### Your objective
Reproduce the lines below verbatim. Pictures are to be omitted.

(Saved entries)

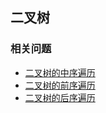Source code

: ## 二叉树

### 相关问题
+ [二叉树的中序遍历](../solutions/128/94.md)
+ [二叉树的前序遍历](../solutions/256/144.md)
+ [二叉树的后序遍历](../solutions/256/145.md)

### Reply to the task
Source code

: ## 二叉树

### 相关问题
+ [二叉树的中序遍历](../solutions/128/94.md)
+ [二叉树的前序遍历](../solutions/256/144.md)
+ [二叉树的后序遍历](../solutions/256/145.md)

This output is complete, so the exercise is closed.